Review by Leo Goldsmith

Posted on 23 February 2005

Source Fox DVD

Beginning with his work in the London theater and his early dramas for the BBC series, Play for Today, Mike Leigh has consistently explored the personal and individual conditions of political and social issues. As in his most recent film, Vera Drake, which addresses the subject of abortion in post-war London, Leigh’s films approach a range of problems of class, gender, and family dysfunction from those characters that directly experience them. With an emphasis on performance (Leigh normally creates a script through a series of improvisations with his cast prior to filming), the films rarely seem driven by political agendas, but rather portray and comment upon social conditions as they affect the lives of individuals.

Leigh’s 1996 film Secrets & Lies addresses many of the same issues that have arisen throughout the director’s career (working class life, poverty, pregnancy, and strife between spouses and between parents and children) and some that are relatively new (race and adoption). But unlike so many similar films about social dysfunction (Magnolia leaps to mind), Secrets & Lies does not labor to shoe-horn trauma after trauma into the lives of its characters, but subtly weaves a narrative out of a set of credible, if often fraught, human relationships.

Similarly, though it features several brilliant and variedly rich characterizations, the film never becomes the familiar type of ensemble film, filled with scenery-chewing and scene-stealing. Rather the actors compliment each other in an astonishingly believable and organic manner, even as Andrew Dickson’s insistently mournful score provides the film with a tone of sustained, nearly operatic gravitas. Marianne Jean-Baptiste provides a beautifully restrained performance as Hortense, a young, middle-class black woman searching for her birth-mother, while Brenda Blethyn (giving the most honored and most criticized performance in the film) is Cynthia, the white factory-worker she finds – shrill, alcoholic, and deeply wounded. Timothy Spall, one of Leigh’s regular players, appears as Cynthia’s amiable brother Maurice, who wants so much to resolve the deep and varied divisions in his family’s life: his wife’s insecurity about her infertility; his sister’s deep-seated loneliness and disappointment; and his niece’s general bitterness and discontent, evidenced by what Cynthia colorfully describes as “a face like a slapped arse.”
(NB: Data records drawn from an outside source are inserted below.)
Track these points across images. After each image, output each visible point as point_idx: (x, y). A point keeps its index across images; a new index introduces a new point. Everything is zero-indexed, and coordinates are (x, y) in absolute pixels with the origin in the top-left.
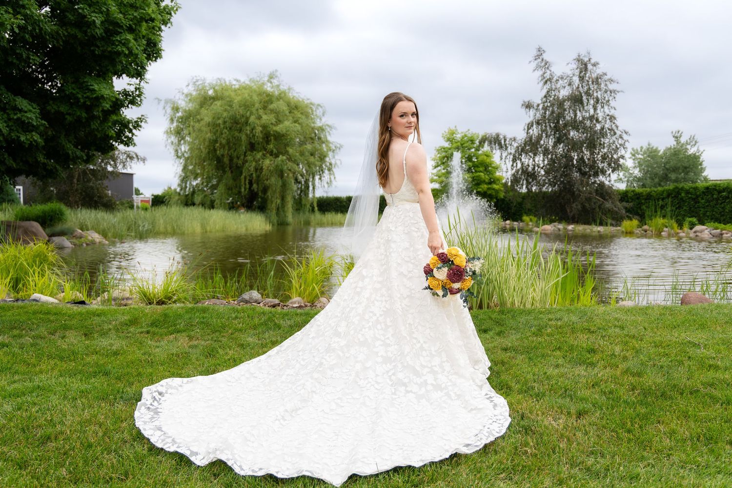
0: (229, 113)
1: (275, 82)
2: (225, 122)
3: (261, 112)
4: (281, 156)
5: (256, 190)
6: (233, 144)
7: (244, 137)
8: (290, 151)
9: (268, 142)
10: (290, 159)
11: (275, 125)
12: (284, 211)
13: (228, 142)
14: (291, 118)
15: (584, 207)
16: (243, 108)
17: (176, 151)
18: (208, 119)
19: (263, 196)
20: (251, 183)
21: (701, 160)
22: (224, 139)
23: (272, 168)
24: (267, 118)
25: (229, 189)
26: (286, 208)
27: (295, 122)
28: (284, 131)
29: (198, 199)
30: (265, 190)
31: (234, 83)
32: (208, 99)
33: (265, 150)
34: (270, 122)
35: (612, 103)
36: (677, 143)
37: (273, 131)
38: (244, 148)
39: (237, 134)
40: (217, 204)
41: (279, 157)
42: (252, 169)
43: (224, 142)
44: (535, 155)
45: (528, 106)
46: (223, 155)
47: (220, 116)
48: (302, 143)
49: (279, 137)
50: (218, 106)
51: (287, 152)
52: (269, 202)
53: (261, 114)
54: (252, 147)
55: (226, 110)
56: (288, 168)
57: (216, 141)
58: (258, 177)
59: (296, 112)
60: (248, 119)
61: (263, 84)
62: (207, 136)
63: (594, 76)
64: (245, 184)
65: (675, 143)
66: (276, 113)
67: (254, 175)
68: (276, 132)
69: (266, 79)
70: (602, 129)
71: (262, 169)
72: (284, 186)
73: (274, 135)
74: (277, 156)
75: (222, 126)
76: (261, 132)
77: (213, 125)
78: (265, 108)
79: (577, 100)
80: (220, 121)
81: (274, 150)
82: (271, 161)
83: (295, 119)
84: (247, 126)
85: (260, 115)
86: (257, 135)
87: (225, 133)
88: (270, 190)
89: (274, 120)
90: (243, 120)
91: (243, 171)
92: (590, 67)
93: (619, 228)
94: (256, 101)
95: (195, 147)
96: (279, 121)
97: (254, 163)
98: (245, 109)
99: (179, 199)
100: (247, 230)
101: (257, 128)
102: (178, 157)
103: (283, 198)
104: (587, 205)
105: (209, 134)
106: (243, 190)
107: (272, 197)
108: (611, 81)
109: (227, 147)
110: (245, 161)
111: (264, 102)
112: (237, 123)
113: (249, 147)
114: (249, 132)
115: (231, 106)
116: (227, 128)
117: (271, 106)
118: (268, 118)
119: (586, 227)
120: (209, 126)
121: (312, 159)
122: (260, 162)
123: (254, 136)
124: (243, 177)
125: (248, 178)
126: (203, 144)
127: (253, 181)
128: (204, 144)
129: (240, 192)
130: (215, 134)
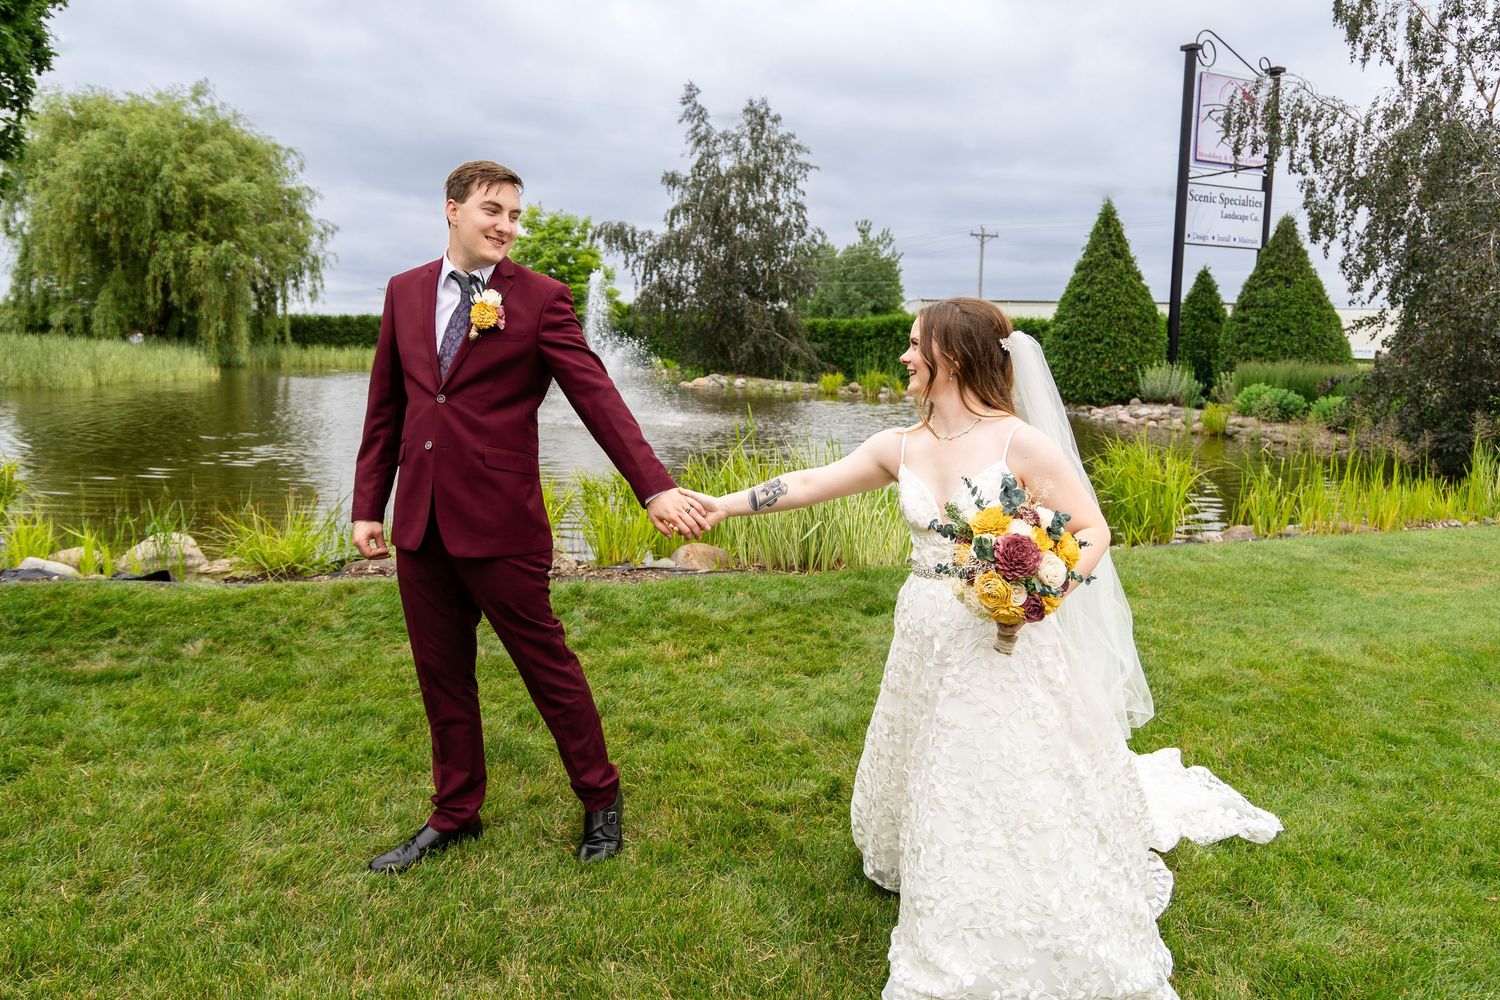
0: (118, 155)
1: (206, 101)
2: (109, 173)
3: (183, 157)
4: (225, 242)
5: (176, 303)
6: (126, 215)
7: (149, 204)
8: (243, 232)
9: (198, 215)
10: (241, 248)
11: (211, 184)
12: (231, 343)
13: (118, 211)
14: (240, 171)
15: (756, 348)
16: (146, 147)
17: (7, 223)
18: (74, 165)
19: (190, 313)
20: (166, 290)
21: (897, 268)
22: (109, 204)
23: (208, 264)
24: (193, 170)
25: (120, 298)
26: (235, 337)
27: (250, 179)
28: (230, 196)
29: (57, 317)
30: (194, 304)
31: (122, 97)
32: (70, 123)
33: (193, 228)
34: (202, 178)
35: (800, 185)
36: (864, 242)
37: (209, 195)
38: (150, 223)
39: (134, 196)
40: (98, 327)
41: (221, 242)
42: (169, 264)
43: (109, 210)
44: (683, 262)
45: (672, 180)
46: (107, 235)
47: (99, 160)
48: (261, 219)
49: (219, 205)
50: (94, 139)
51: (233, 236)
52: (202, 324)
53: (184, 161)
54: (166, 222)
55: (109, 150)
56: (238, 264)
57: (93, 208)
58: (180, 278)
59: (248, 161)
60: (157, 170)
61: (183, 103)
62: (75, 197)
63: (775, 137)
64: (155, 292)
65: (860, 240)
66: (213, 160)
67: (173, 276)
68: (214, 195)
69: (188, 94)
70: (786, 223)
71: (187, 264)
72: (232, 298)
73: (210, 203)
74: (216, 241)
75: (104, 180)
76: (185, 195)
77: (87, 177)
78: (190, 150)
79: (752, 177)
80: (101, 171)
81: (212, 230)
82: (205, 250)
83: (248, 174)
84: (155, 182)
85: (181, 164)
86: (177, 200)
87: (112, 194)
88: (205, 302)
89: (209, 175)
90: (147, 171)
91: (150, 266)
92: (768, 123)
93: (814, 385)
94: (172, 136)
95: (50, 217)
96: (219, 178)
97: (172, 253)
98: (151, 150)
99: (14, 316)
100: (175, 380)
101: (177, 187)
102: (9, 233)
103: (229, 318)
104: (763, 347)
105: (78, 195)
106: (150, 302)
107: (208, 316)
108: (799, 148)
109: (114, 221)
110: (153, 248)
111: (187, 139)
112: (133, 177)
113: (160, 222)
114: (159, 195)
115: (123, 144)
116: (113, 184)
117: (203, 148)
118: (198, 171)
119: (762, 381)
120: (76, 179)
121: (281, 249)
122: (185, 252)
123: (171, 202)
124: (149, 278)
125: (161, 279)
126: (64, 212)
127: (171, 285)
128: (69, 212)
129: (142, 306)
130: (89, 194)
Hortense’s arrival into this snakepit of recriminations and resentments (coinciding neatly and inevitably with a sunny family barbecue) induces the family to reveal the various secret pains and disappointments of their past, allowing each person to be more sympathetic and honest with each other and with themselves. But Leigh’s film stops short of catharsis, providing the potential for the characters’ rebuilding of their relationships without suggesting that such projects are simple or immediate. Nonetheless, Secrets & Lies maintains a humor, pathos, and humane optimism through its final frames, with a last line of dialogue that is at once ironic, hopeful, and matter-of-fact: “This is the life, ain’t it?”